> _Fragment strony_
================

Pełny tekst orzeczenia

Sygn. akt VP 105/20

WYROK

W IMIENIU RZECZYPOSPOLITEJ POLSKIEJ

15 kwietnia 2021 roku

Sąd Rejonowy / Okręgowy w Rybniku V Wydział

Sąd Pracy i Ubezpieczeń Społecznych

w składzie:

Przewodniczący: Sędzia Sonia Lasota-Zawisza

Sędziowie

Ławnicy: Krystian Dolipski, Arkadiusz Polaszek

Protokolant: Tomasz Kałuża-Herok

przy udziale ./.

po rozpoznaniu 15 kwietnia 2021 roku w Rybniku

na rozprawie

sprawy z powództwa C. D.

przeciwko (...) Spółka z o.o. z siedzibą w R.

o odszkodowanie za niezgodne z prawem rozwiązanie umowy o pracę

1.  zasądza od pozwanej (...) Spółki z o.o. z siedzibą w R. na rzecz powoda C. D. kwotę 11.169,09 zł (jedenaście tysięcy sto sześćdziesiąt dziewięć złotych dziewięć groszy) tytułem wraz z ustawowymi odsetkami za opóźnienie od następujących kwot i dat:

a)  od kwoty 6.600,00 zł od dnia 6 czerwca 2020 roku;

b)  od kwoty 4.569,09 zł od dnia 15 grudnia 2020 roku;

2.  oddala powództwo w pozostałym zakresie;

3.  nadaje rygor natychmiastowej wykonalności wyrokowi w pkt 1 do kwoty 3.723,03 zł (trzy tysiące siedemset dwadzieścia trzy złote trzy grosze);

4.  zasądza od pozwanej na rzecz powoda kwotę 180,00 zł (sto osiemdziesiąt złotych) tytułem zwrotu kosztów zastępstwa procesowego;

5.  nakazuje pobranie od pozwanej na rzecz Skarbu Państwa (Sądu Rejonowego w Rybniku) kwoty 400,00 zł (czterysta złotych) tytułem zwrotu kosztów sądowych.

================

> _Polecenie A_
Przepisz w całości powyższy wyrok rybnickiego Sądu Pracy, bez żadnych zmian.

> _Przedstawiony wykaz_
================

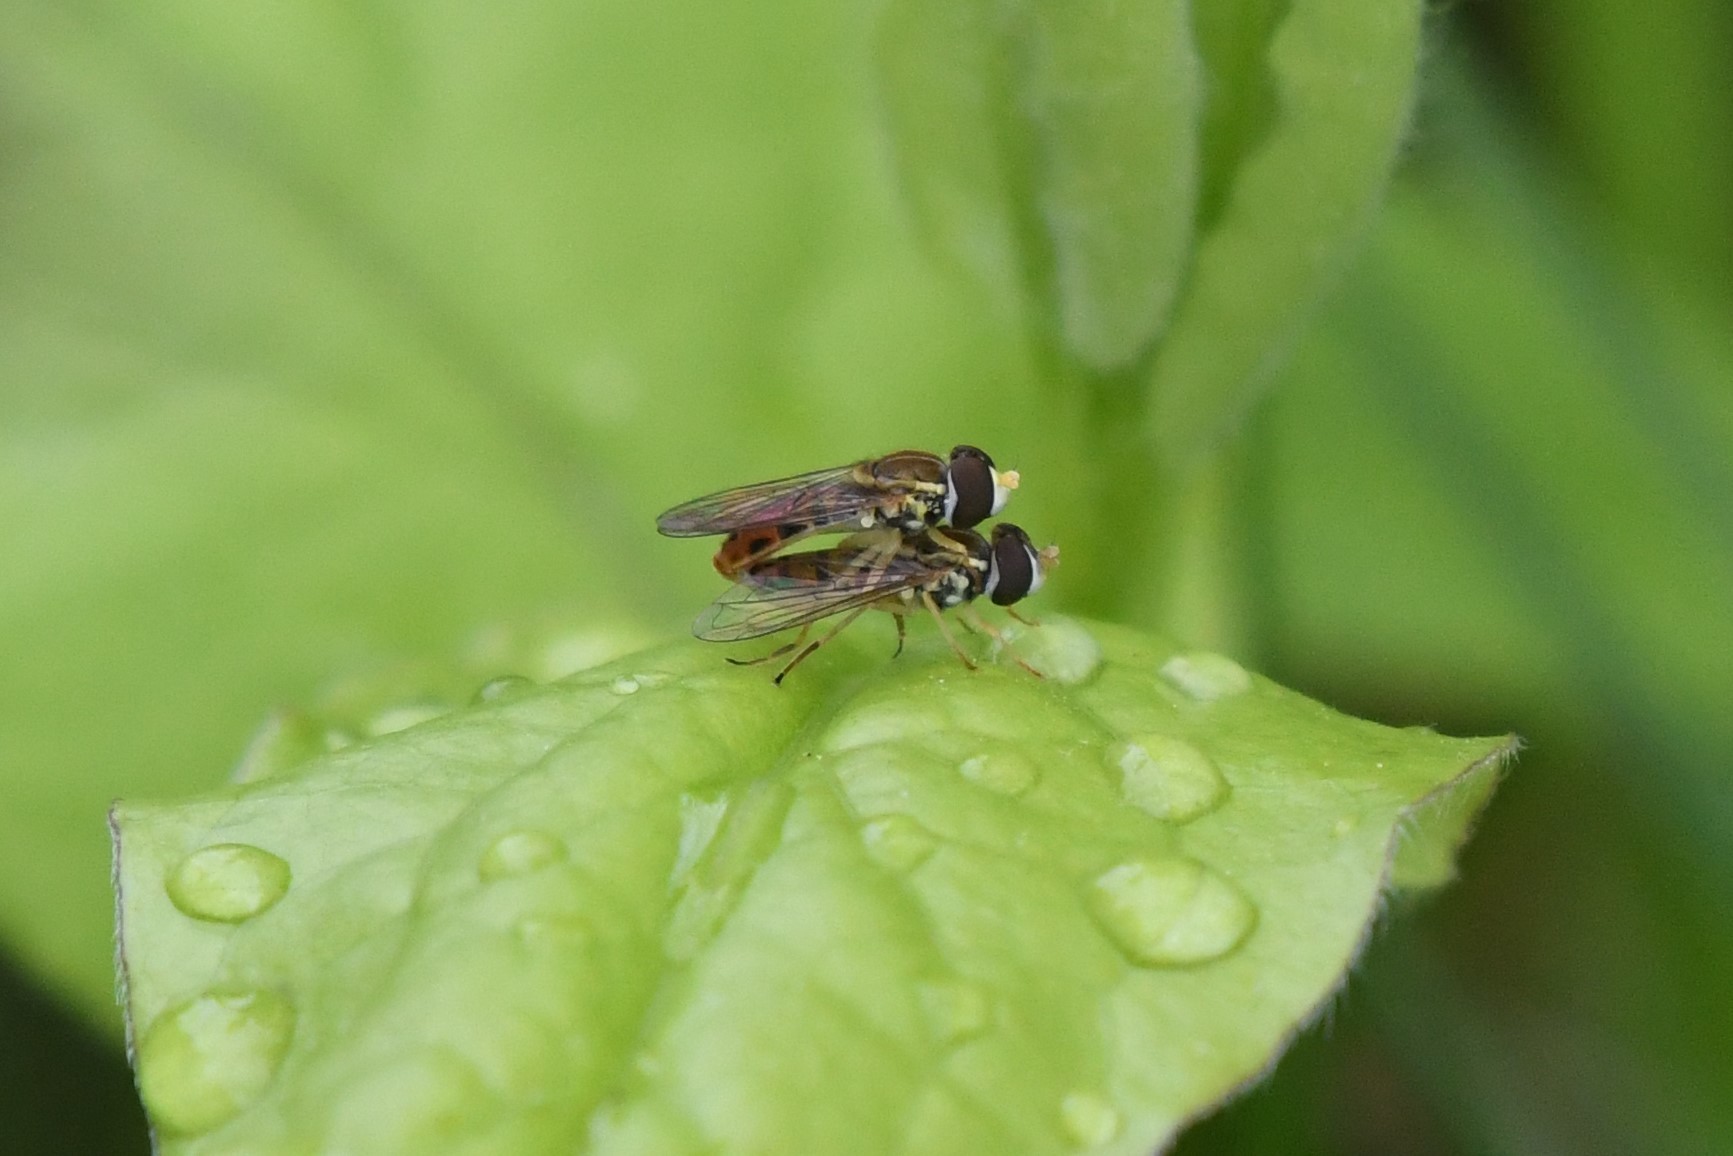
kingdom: Animalia
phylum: Arthropoda
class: Insecta
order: Diptera
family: Syrphidae
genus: Toxomerus
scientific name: Toxomerus marginatus
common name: Syrphid fly
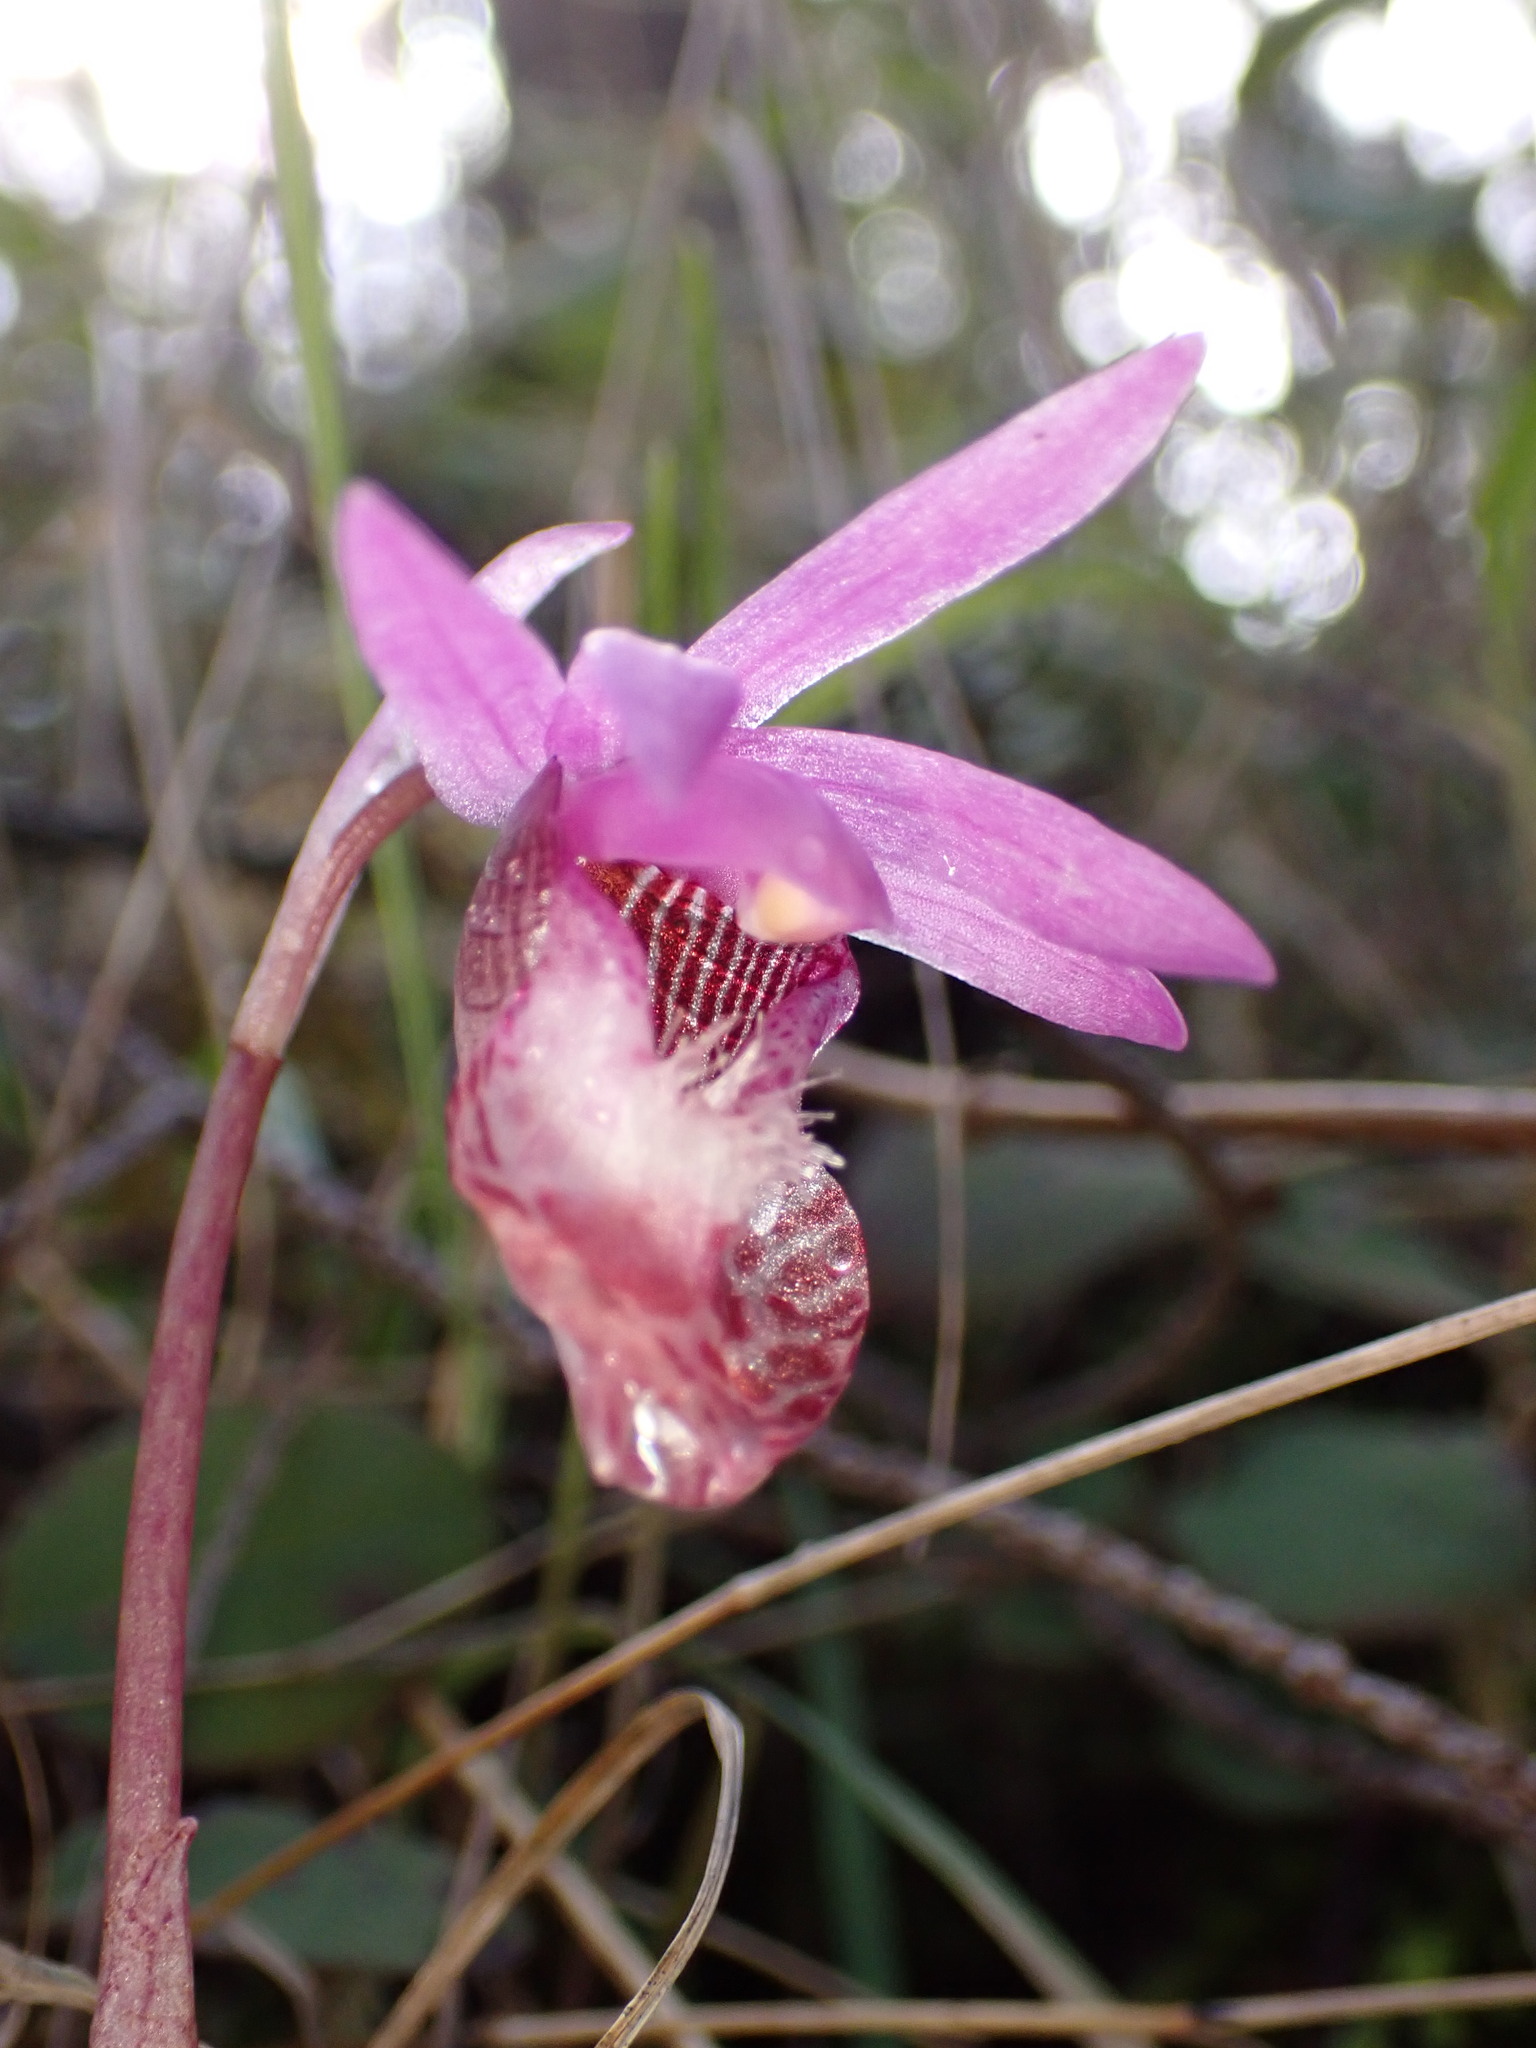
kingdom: Plantae
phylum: Tracheophyta
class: Liliopsida
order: Asparagales
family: Orchidaceae
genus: Calypso
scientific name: Calypso bulbosa
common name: Calypso
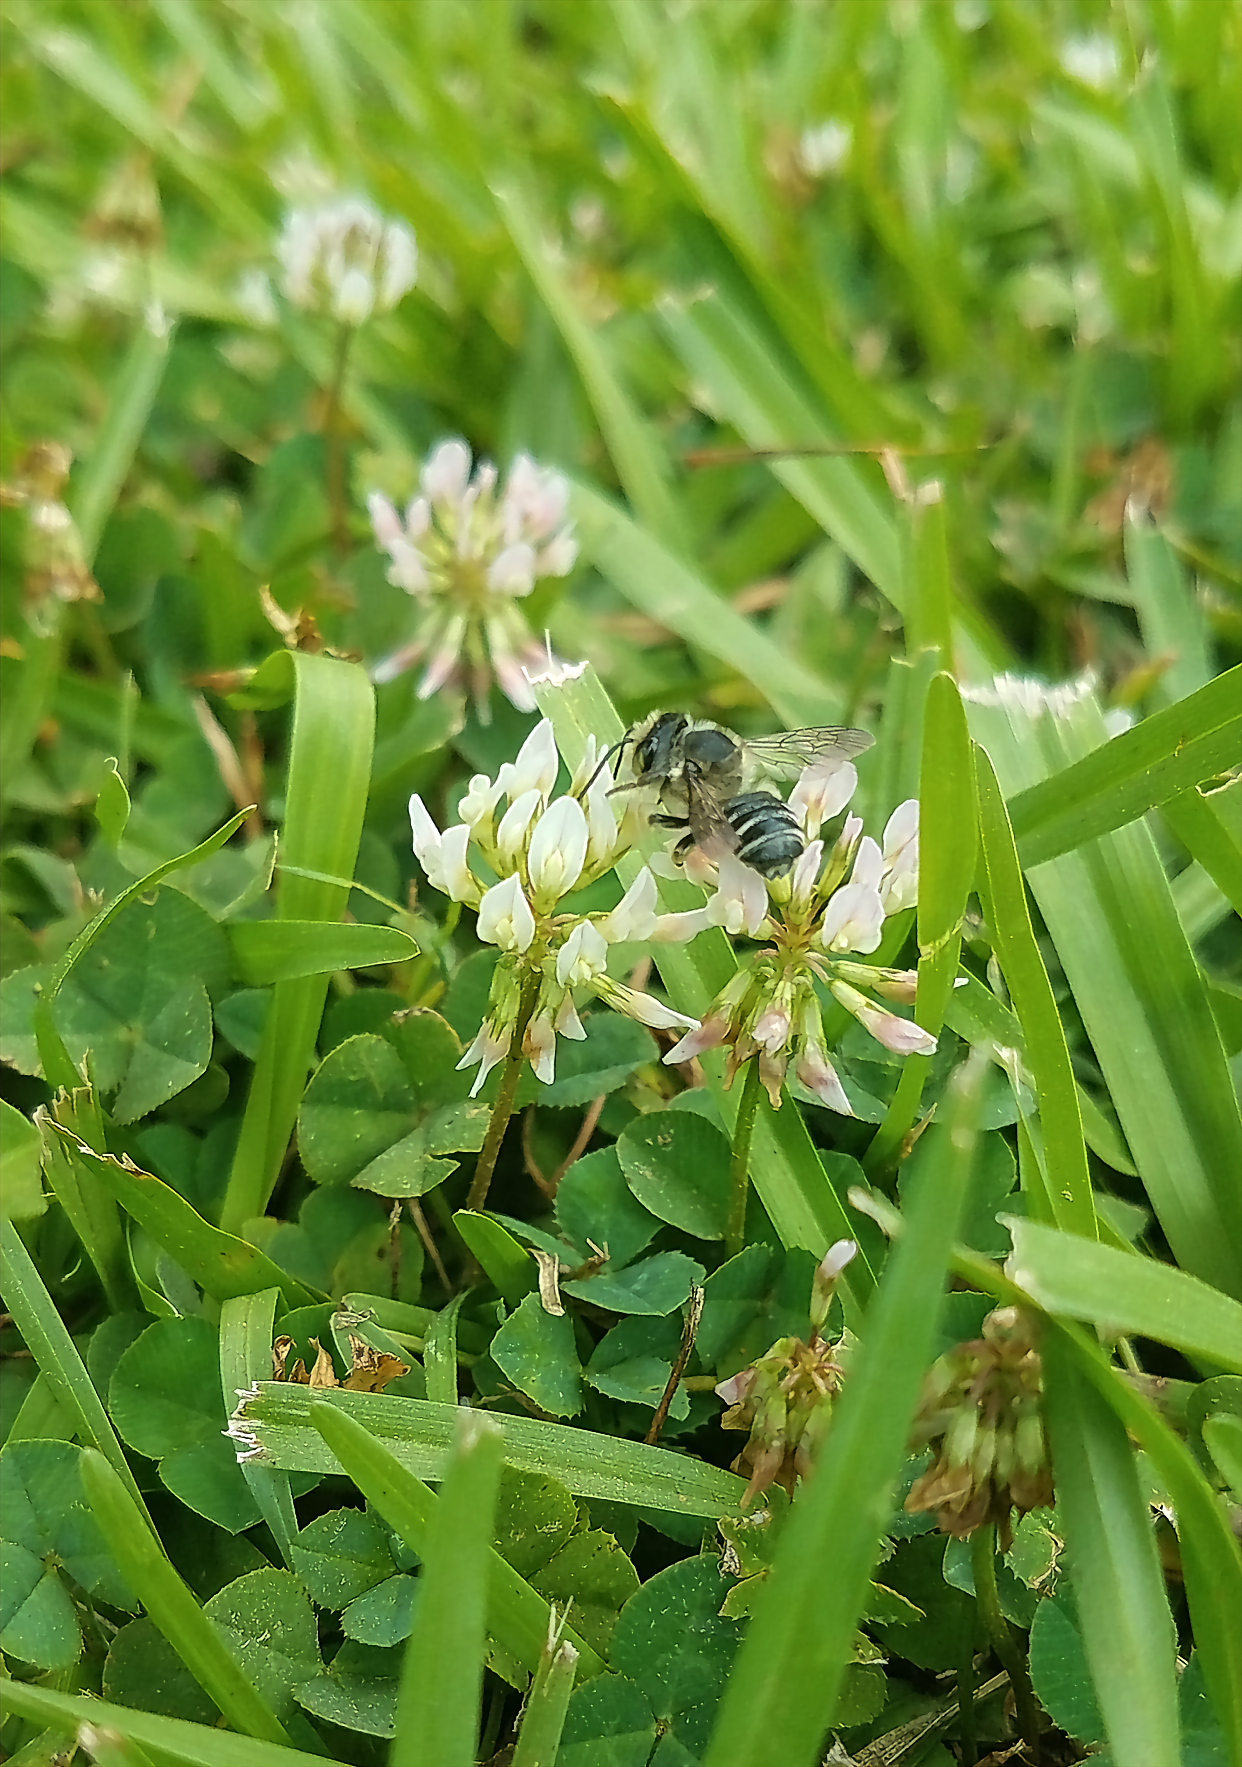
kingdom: Animalia
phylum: Arthropoda
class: Insecta
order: Hymenoptera
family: Megachilidae
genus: Megachile
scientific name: Megachile mendica
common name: Flat-tailed leafcutter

================

> _Polecenie B_
Zaktualizuj cały wykaz z nazwami taksonomicznymi, wszędzie zastępując „common name” wyrażeniem „vernacular name”, a pozostałe wiersze zachowaj bez zmian. W odpowiedzi pomiń obrazy.

> _Odpowiedź pisemna A_
Pełny tekst orzeczenia

Sygn. akt VP 105/20

WYROK

W IMIENIU RZECZYPOSPOLITEJ POLSKIEJ

15 kwietnia 2021 roku

Sąd Rejonowy / Okręgowy w Rybniku V Wydział

Sąd Pracy i Ubezpieczeń Społecznych

w składzie:

Przewodniczący: Sędzia Sonia Lasota-Zawisza

Sędziowie

Ławnicy: Krystian Dolipski, Arkadiusz Polaszek

Protokolant: Tomasz Kałuża-Herok

przy udziale ./.

po rozpoznaniu 15 kwietnia 2021 roku w Rybniku

na rozprawie

sprawy z powództwa C. D.

przeciwko (...) Spółka z o.o. z siedzibą w R.

o odszkodowanie za niezgodne z prawem rozwiązanie umowy o pracę

1.  zasądza od pozwanej (...) Spółki z o.o. z siedzibą w R. na rzecz powoda C. D. kwotę 11.169,09 zł (jedenaście tysięcy sto sześćdziesiąt dziewięć złotych dziewięć groszy) tytułem wraz z ustawowymi odsetkami za opóźnienie od następujących kwot i dat:

a)  od kwoty 6.600,00 zł od dnia 6 czerwca 2020 roku;

b)  od kwoty 4.569,09 zł od dnia 15 grudnia 2020 roku;

2.  oddala powództwo w pozostałym zakresie;

3.  nadaje rygor natychmiastowej wykonalności wyrokowi w pkt 1 do kwoty 3.723,03 zł (trzy tysiące siedemset dwadzieścia trzy złote trzy grosze);

4.  zasądza od pozwanej na rzecz powoda kwotę 180,00 zł (sto osiemdziesiąt złotych) tytułem zwrotu kosztów zastępstwa procesowego;

5.  nakazuje pobranie od pozwanej na rzecz Skarbu Państwa (Sądu Rejonowego w Rybniku) kwoty 400,00 zł (czterysta złotych) tytułem zwrotu kosztów sądowych.

> _Odpowiedź pisemna B_
kingdom: Animalia
phylum: Arthropoda
class: Insecta
order: Diptera
family: Syrphidae
genus: Toxomerus
scientific name: Toxomerus marginatus
vernacular name: Syrphid fly
kingdom: Plantae
phylum: Tracheophyta
class: Liliopsida
order: Asparagales
family: Orchidaceae
genus: Calypso
scientific name: Calypso bulbosa
vernacular name: Calypso
kingdom: Animalia
phylum: Arthropoda
class: Insecta
order: Hymenoptera
family: Megachilidae
genus: Megachile
scientific name: Megachile mendica
vernacular name: Flat-tailed leafcutter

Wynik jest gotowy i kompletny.